4. Getting value from virtualisation: rethinking the virtual machine revolution
The machines may be virtual, but the environmental benefits are real
Virtualisation, a form of software first used in the 1960s, was one of the most talked about
technologies of 2007. It is claimed to be a technology that offers cost savings, better security,
better use of resources, better disaster recovery and lower power consumption. While 2007
was characterized by a rush to evaluate or deploy virtualization, in 2008 companies may be
more cautious as virtualization is neither a one-size-fits-all solution nor a panacea. Even as
some assumptions about cost and security are being made, the energy savings driver is likely
to be key, especially for the new server farms that are driving “cloud computing” similar to
Google. Recent estimates suggest that these massive collections of computers will represent
5% of world electricity demand by 2010. Canadian virtualization companies like Platespin (#2
ranked Deloitte Technology Fast 50 award winner in 2007) are helping transform server farm
power hogs into energy sipping piglets.
5. The living room moves closer to being Public Enemy Number One: media aren’t just
reporting on environmental problems, they are contributing to them too
You can now destroy the planet without leaving home
In our guiltier moments, we all know that driving SUVs, filling the stratosphere with jet pollution and not recycling makes us environmental sinners. Instead, we figured that sitting in our living rooms with the thermostat turned down while we watched hockey was an environmentally friendly activity. We may, however, want to check the math before counting on David Suzuki’s blessings.
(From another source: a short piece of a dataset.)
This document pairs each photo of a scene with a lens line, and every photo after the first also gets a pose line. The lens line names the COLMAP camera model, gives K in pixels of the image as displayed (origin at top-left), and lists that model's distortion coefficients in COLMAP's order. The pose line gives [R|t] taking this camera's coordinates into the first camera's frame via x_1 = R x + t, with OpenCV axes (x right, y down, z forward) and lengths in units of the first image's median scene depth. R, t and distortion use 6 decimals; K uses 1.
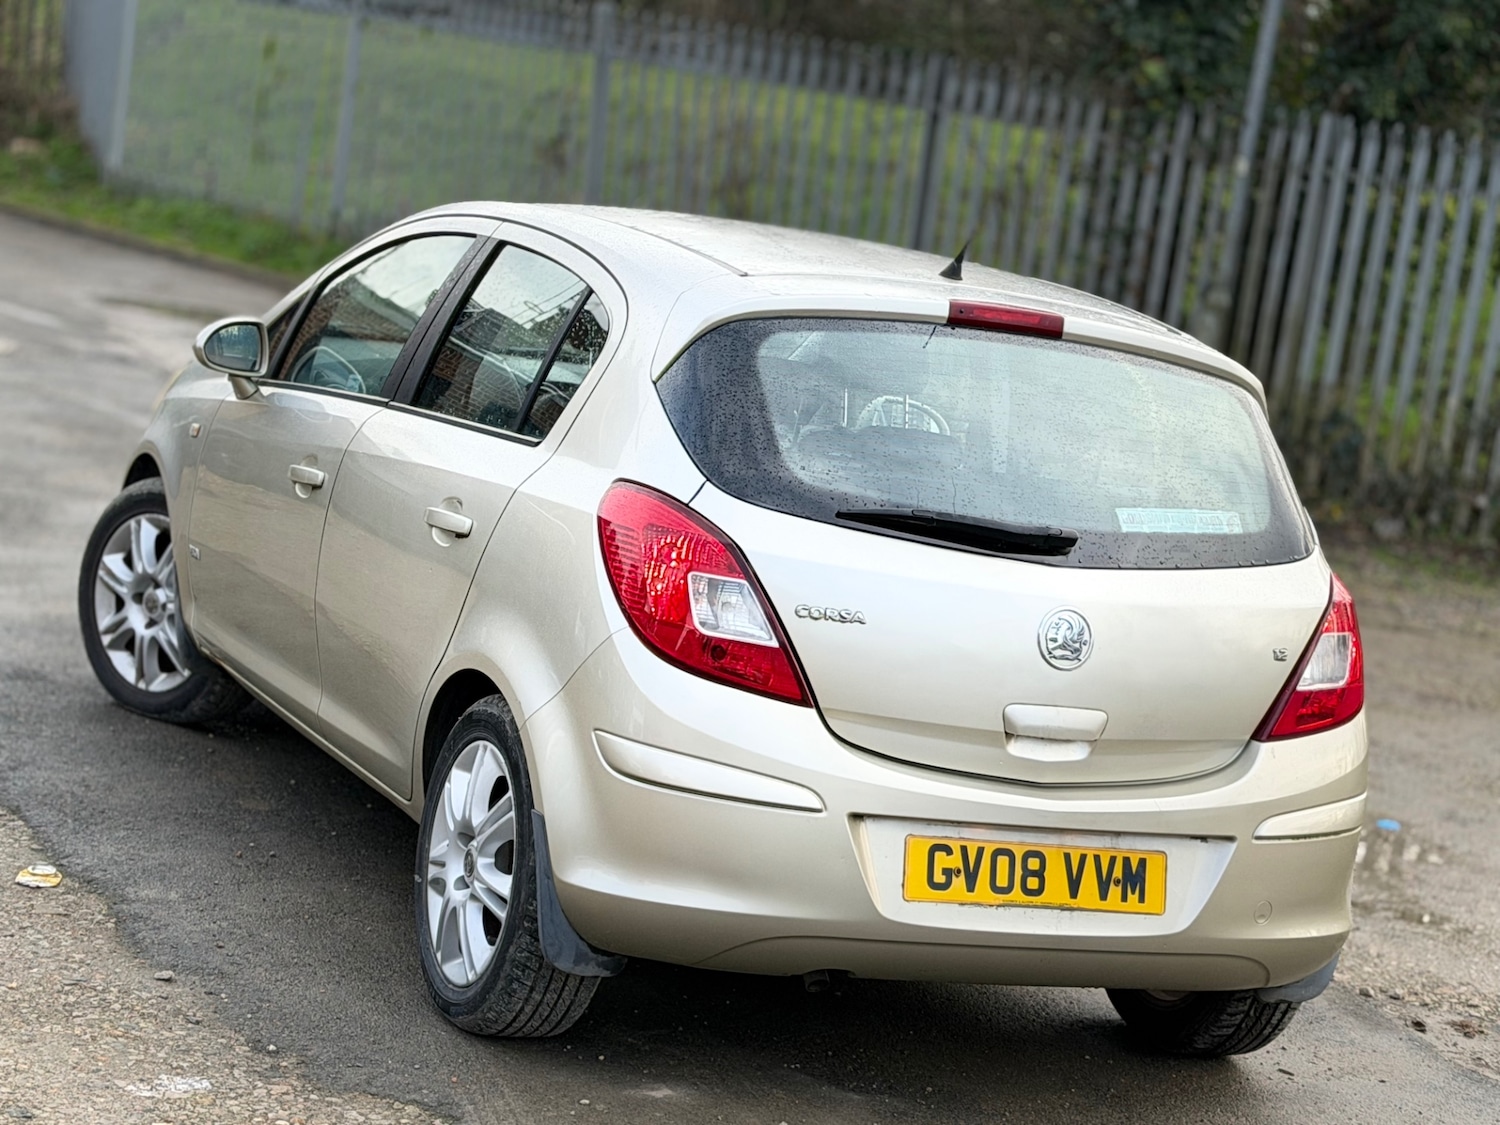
lens RADIAL K [[3244.0, 0, 749.0], [0, 3244.0, 554.9], [0, 0, 1]] dist [0.140016, 0.000000]
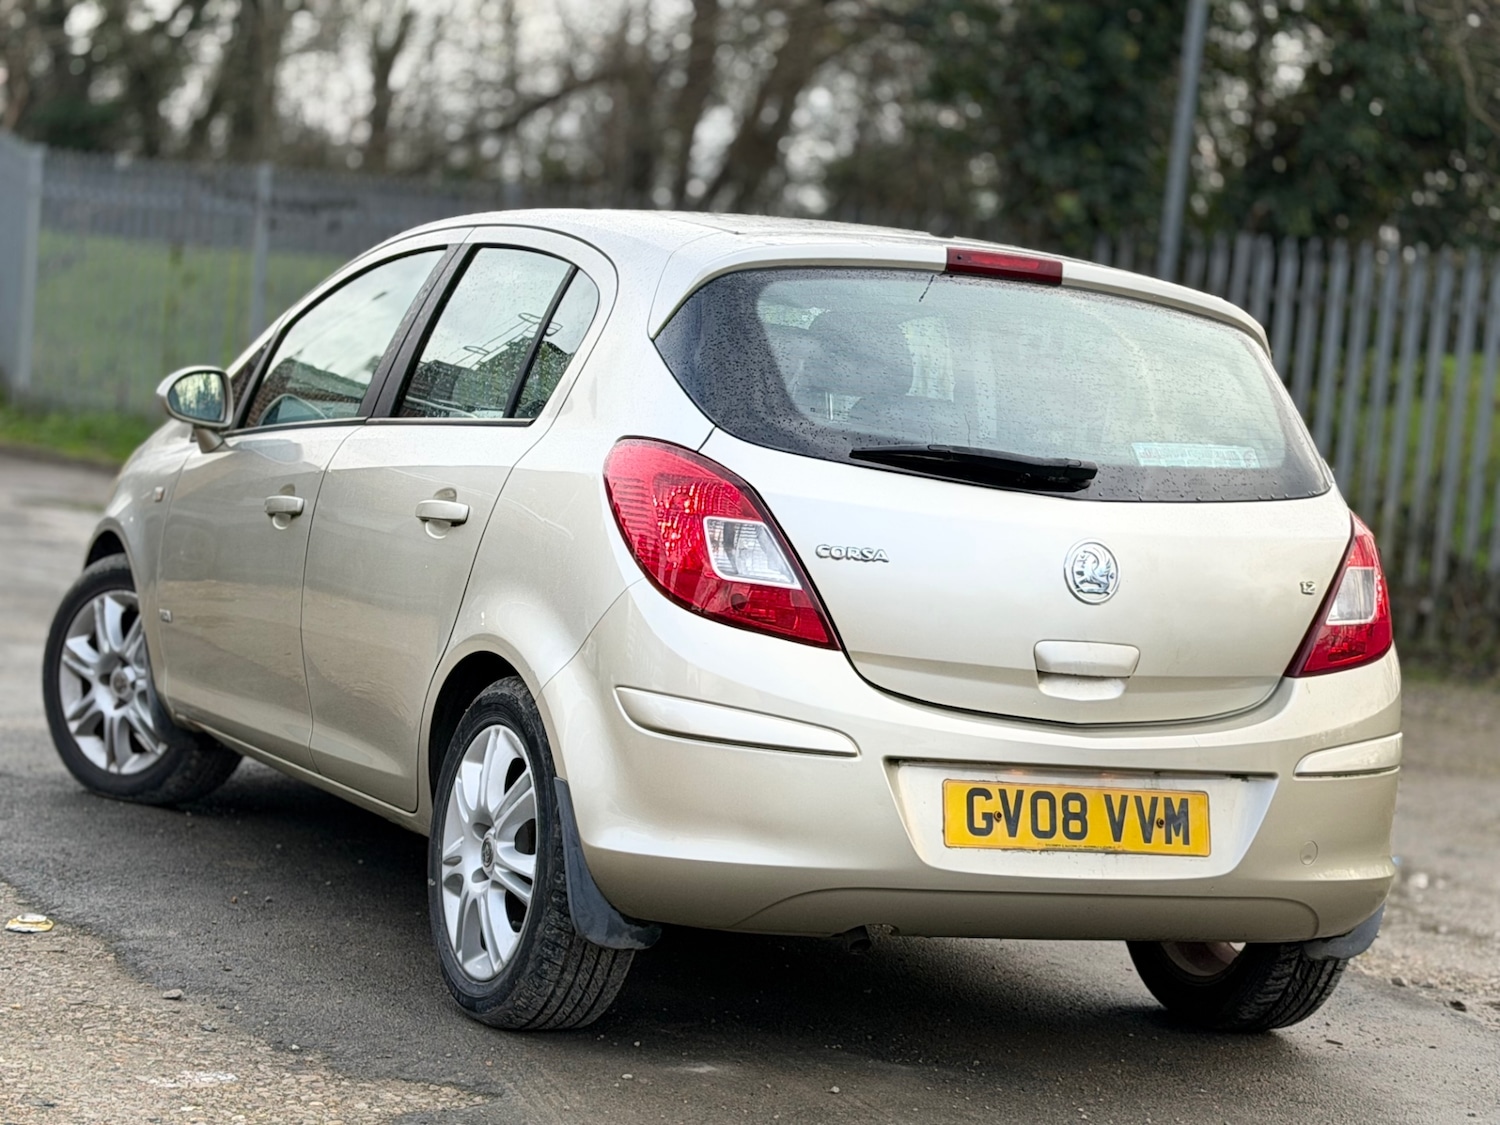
lens RADIAL K [[3244.0, 0, 767.0], [0, 3244.0, 580.8], [0, 0, 1]] dist [0.140016, 0.000000]
pose [[0.997645, -0.058660, 0.035542, -0.033695], [0.060907, 0.995969, -0.065842, 0.085012], [-0.031536, 0.067852, 0.997197, 0.033600]]
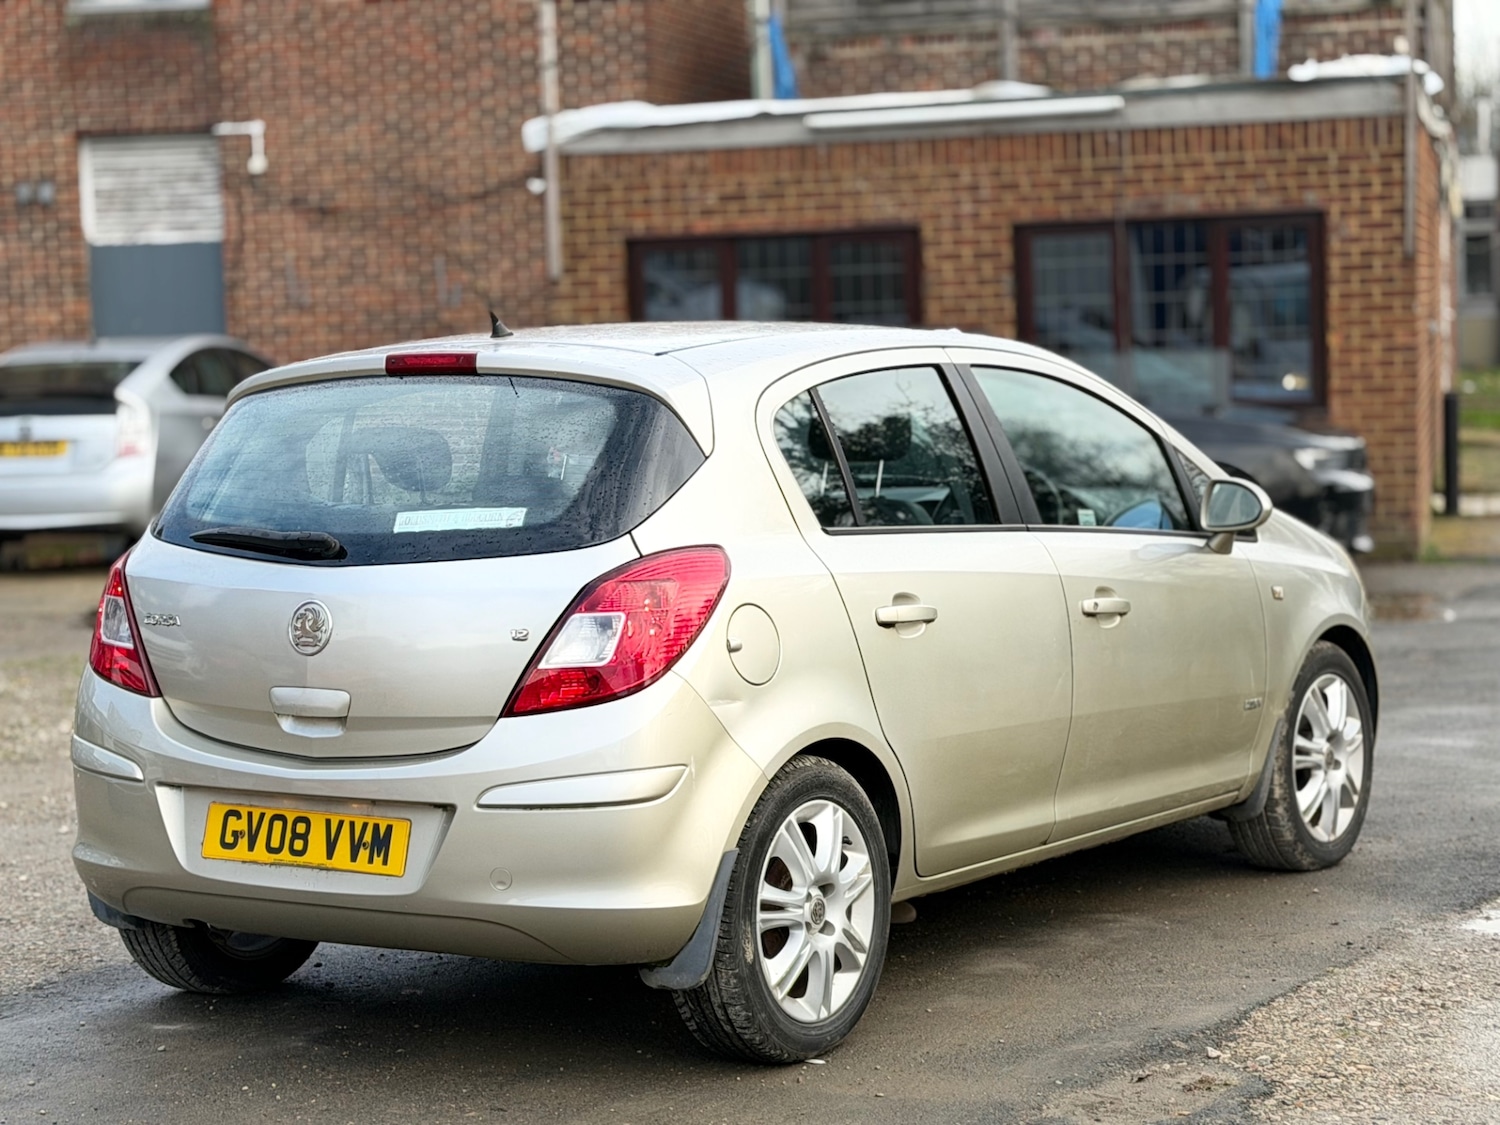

Consumer electronics now use 15% of household electricity consumption, up from 5% in 1980. And forecasts say that number could reach 50% by 2020.
Giant screens, especially plasma, use two to four times more power than CRT TVs. And dozens
of other household devices are using up energy, even when we think they are in standby mode. When they say protecting the environment begins at home, that has to include home entertainment. Look for 2008 to bring in more power efficient home media devices, including
ones that that have “real” off switches.